» Exercise aim
Arrange every nonblank line of these rows as a Markdown table with two columns, Row (a running line number) and Text (the line itself). Leave the pictures out.

» Source material
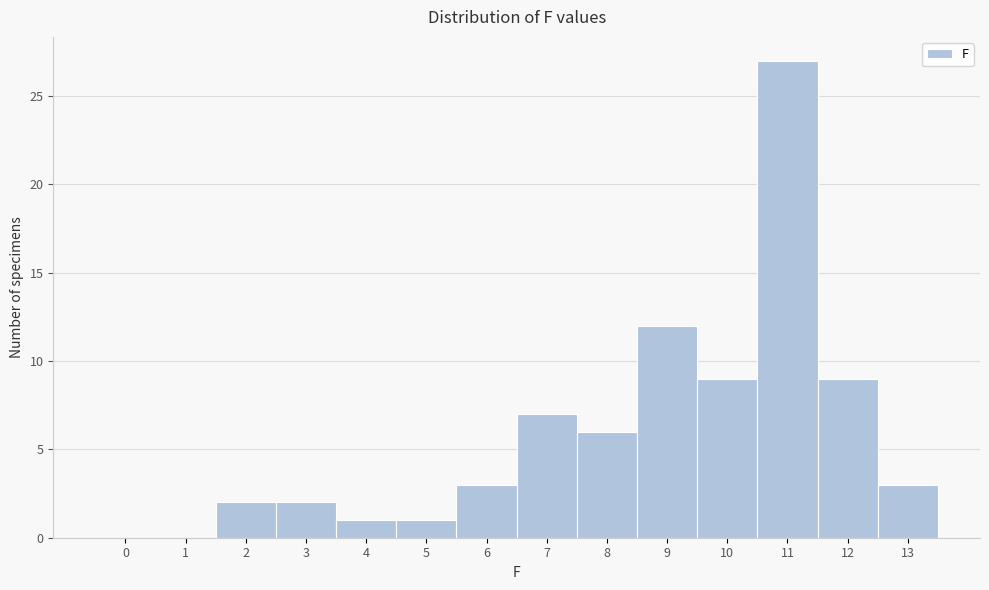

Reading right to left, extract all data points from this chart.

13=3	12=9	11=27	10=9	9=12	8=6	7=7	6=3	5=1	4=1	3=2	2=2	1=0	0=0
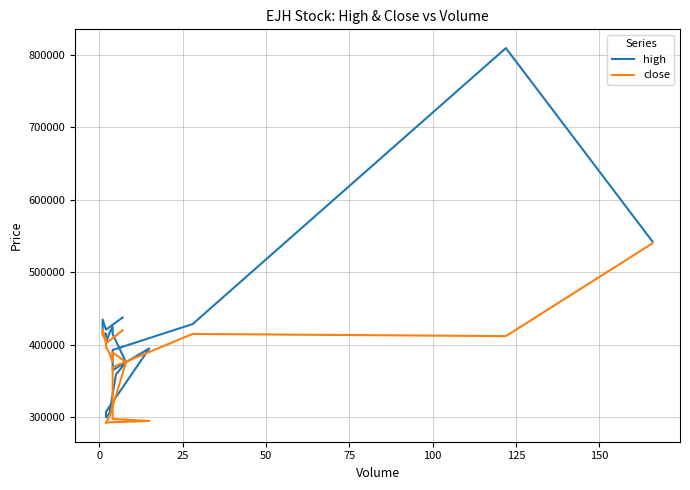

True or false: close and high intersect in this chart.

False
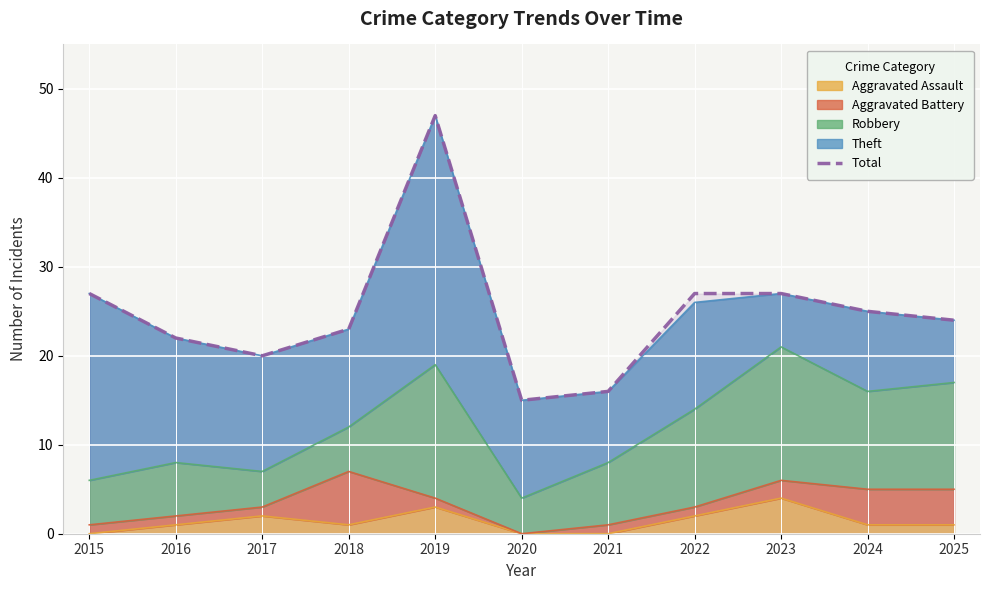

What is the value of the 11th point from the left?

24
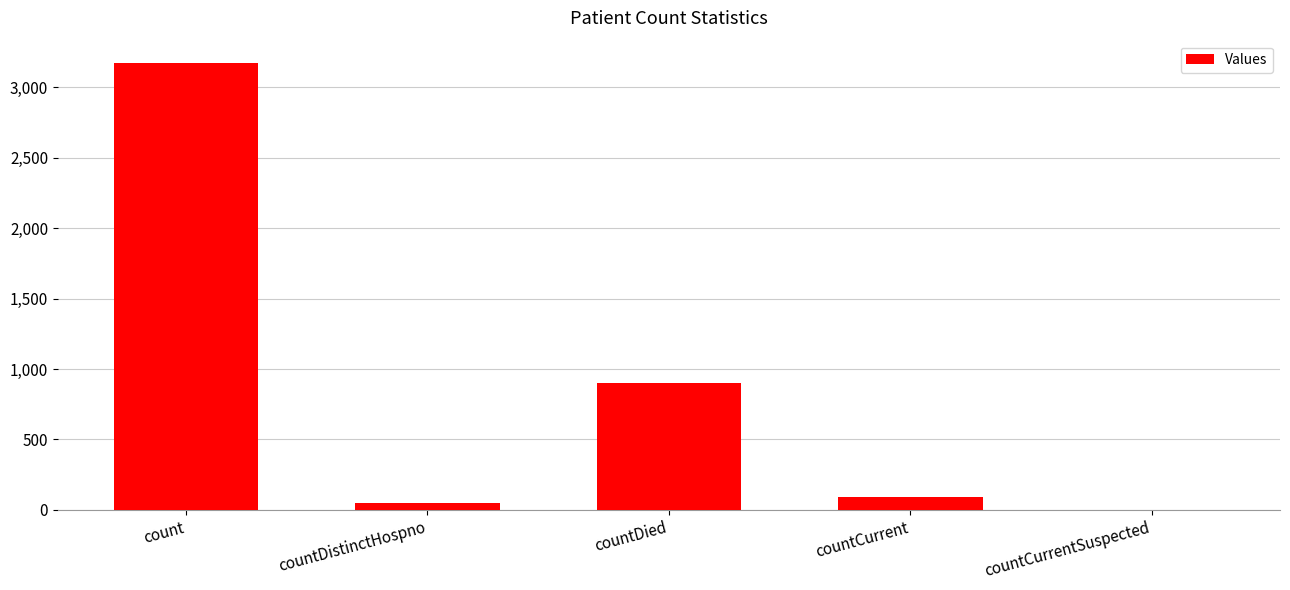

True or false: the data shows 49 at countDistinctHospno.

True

» Answer
| Row | Text |
|---|---|
| 1 | Reading right to left, extract all data points from this chart. |
| 2 | 13=3	12=9	11=27	10=9	9=12	8=6	7=7	6=3	5=1	4=1	3=2	2=2	1=0	0=0 |
| 3 | True or false: close and high intersect in this chart. |
| 4 | False |
| 5 | What is the value of the 11th point from the left? |
| 6 | 24 |
| 7 | True or false: the data shows 49 at countDistinctHospno. |
| 8 | True |